◆ Exercise goal: Without the pictures, copy all the entries below exactly.

===== Source information =====

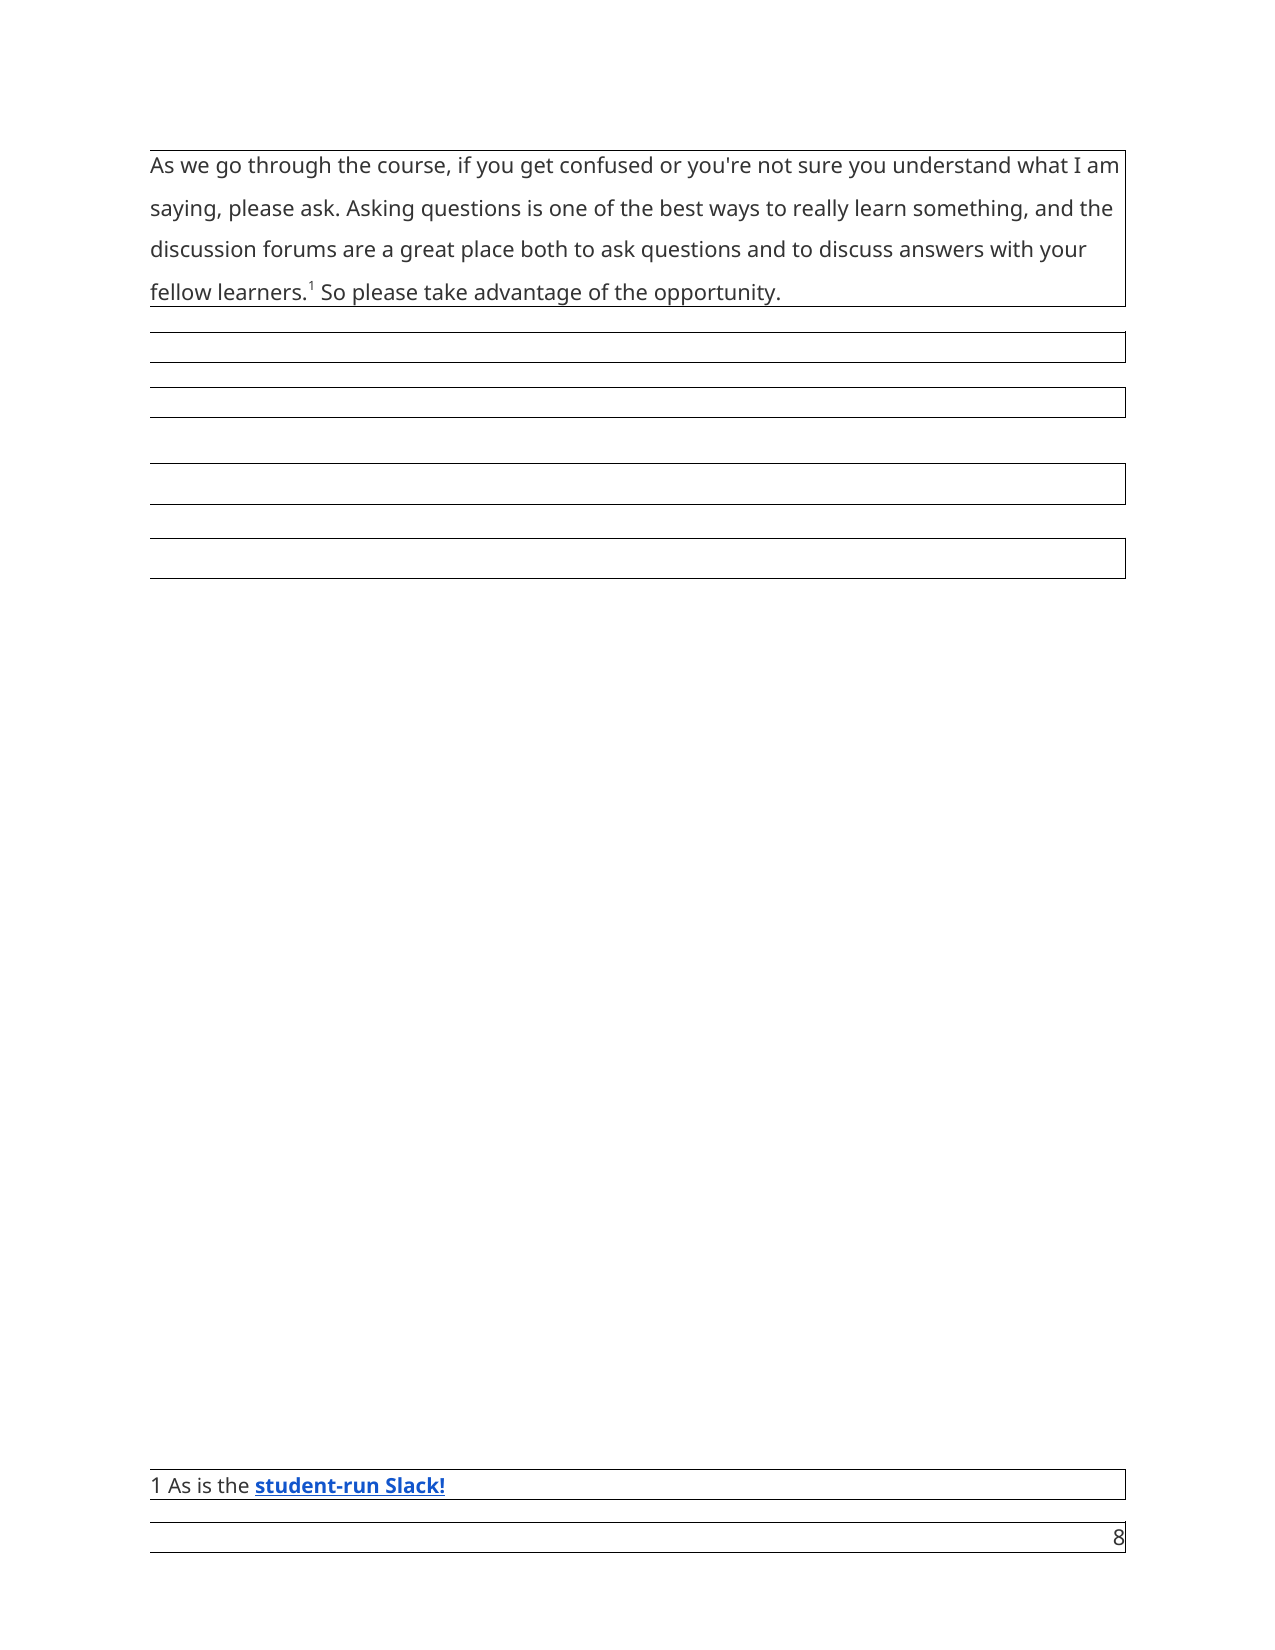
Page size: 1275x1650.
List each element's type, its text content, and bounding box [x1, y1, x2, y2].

text As we go through the course, if you get confused or you're not sure you understand what I am saying, please ask. Asking questions is one of the best ways to really learn something, and the discussion forums are a great place both to ask questions and to discuss answers with your fellow learners. So please take advantage of the opportunity. [150, 151, 1125, 306]
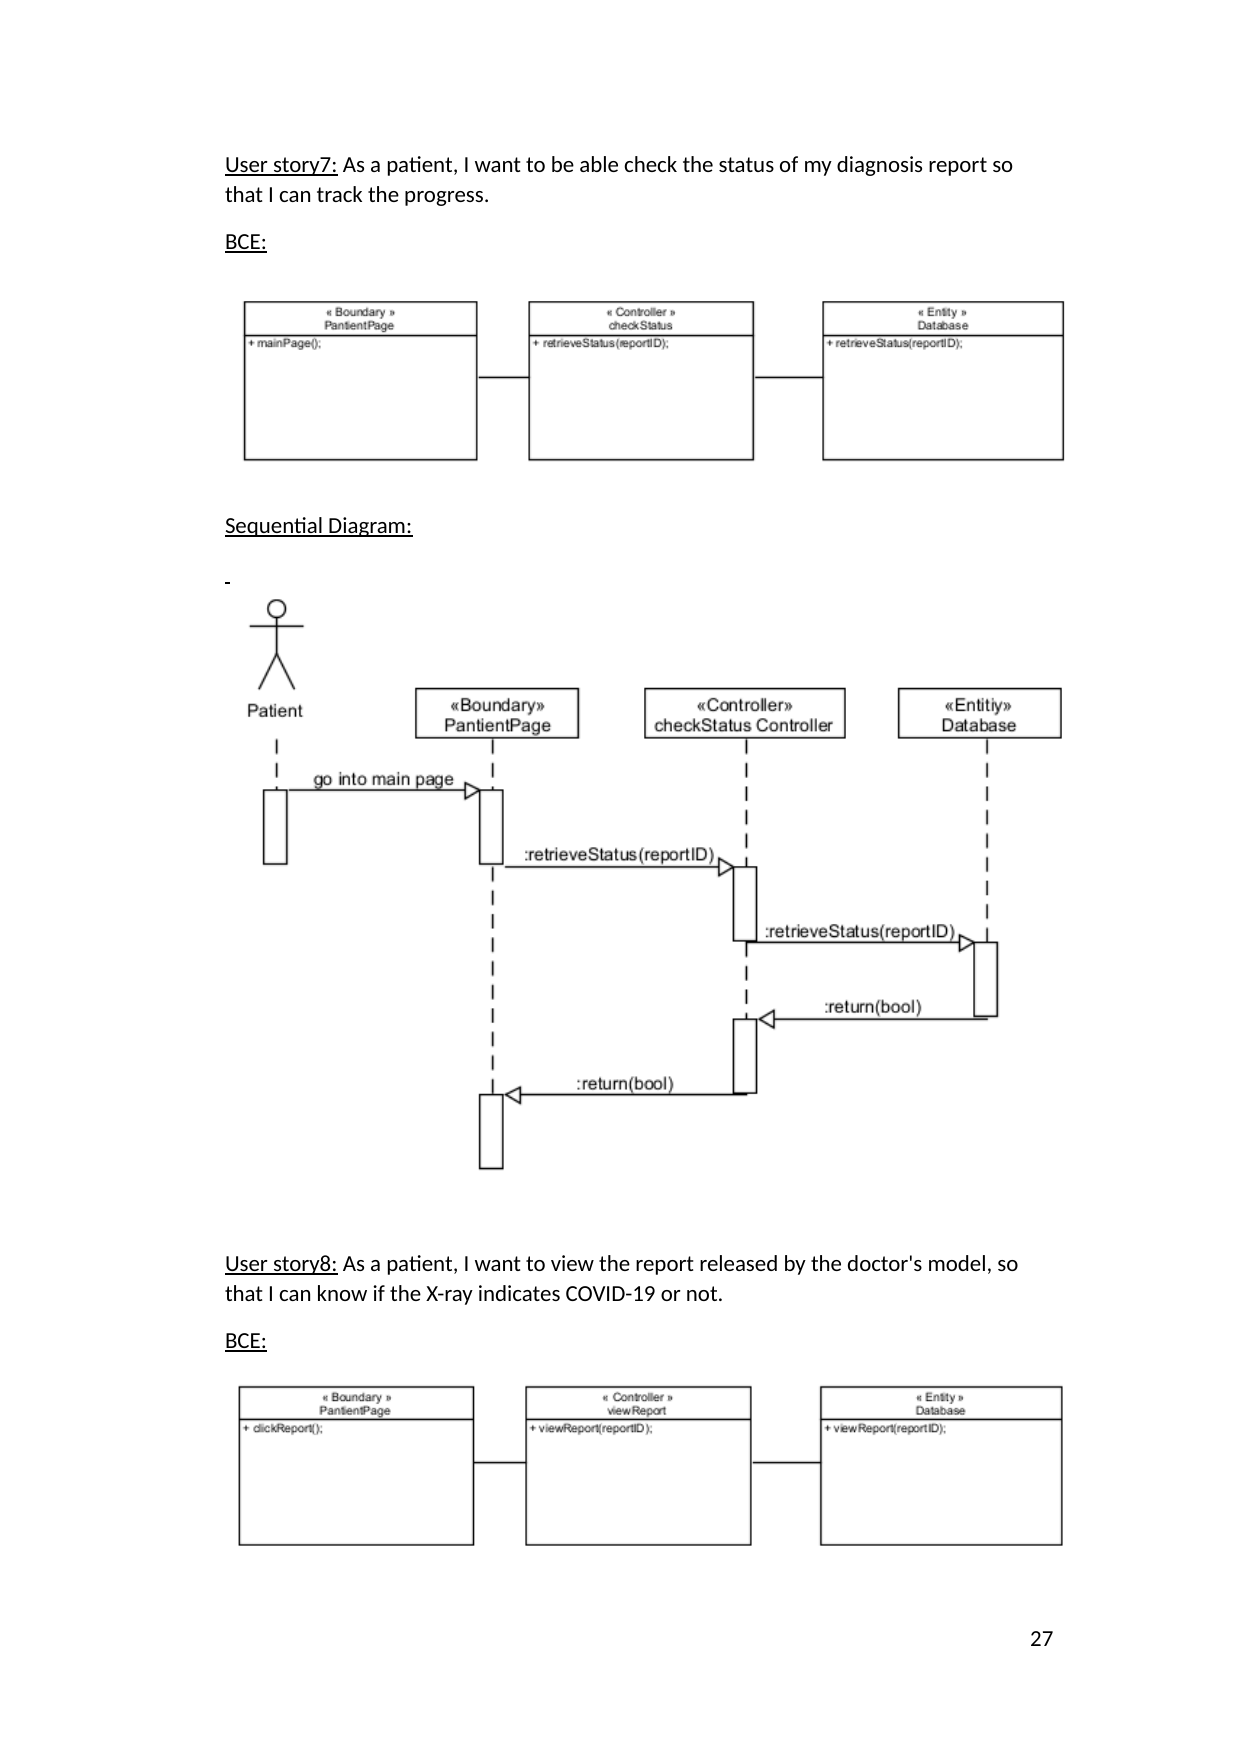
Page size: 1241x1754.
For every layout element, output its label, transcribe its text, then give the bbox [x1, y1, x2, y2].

picture [224, 273, 1091, 493]
text BCE: [225, 1326, 1053, 1354]
text User story7: As a patient, I want to be able check the status of my diagnosis report so that I can track the progress. [225, 150, 1053, 208]
text BCE: [225, 227, 1053, 255]
text User story8: As a patient, I want to view the report released by the doctor's model, so that I can know if the X-ray indicates COVID-19 or not. [225, 1249, 1053, 1307]
text Sequential Diagram: [225, 511, 1053, 539]
picture [224, 588, 1091, 1184]
picture [224, 1373, 1091, 1585]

=====

◆ Answer to the problem:
Page size: 1275x1650.
List each element's type, its text content, and bounding box [x1, y1, x2, y2].

text As we go through the course, if you get confused or you're not sure you understand what I am saying, please ask. Asking questions is one of the best ways to really learn something, and the discussion forums are a great place both to ask questions and to discuss answers with your fellow learners. So please take advantage of the opportunity. [150, 151, 1125, 306]
Page size: 1241x1754.
For every layout element, output its label, transcribe its text, then give the bbox [x1, y1, x2, y2].

picture [224, 273, 1091, 493]
text BCE: [225, 1326, 1053, 1354]
text User story7: As a patient, I want to be able check the status of my diagnosis report so that I can track the progress. [225, 150, 1053, 208]
text BCE: [225, 227, 1053, 255]
text User story8: As a patient, I want to view the report released by the doctor's model, so that I can know if the X-ray indicates COVID-19 or not. [225, 1249, 1053, 1307]
text Sequential Diagram: [225, 511, 1053, 539]
picture [224, 588, 1091, 1184]
picture [224, 1373, 1091, 1585]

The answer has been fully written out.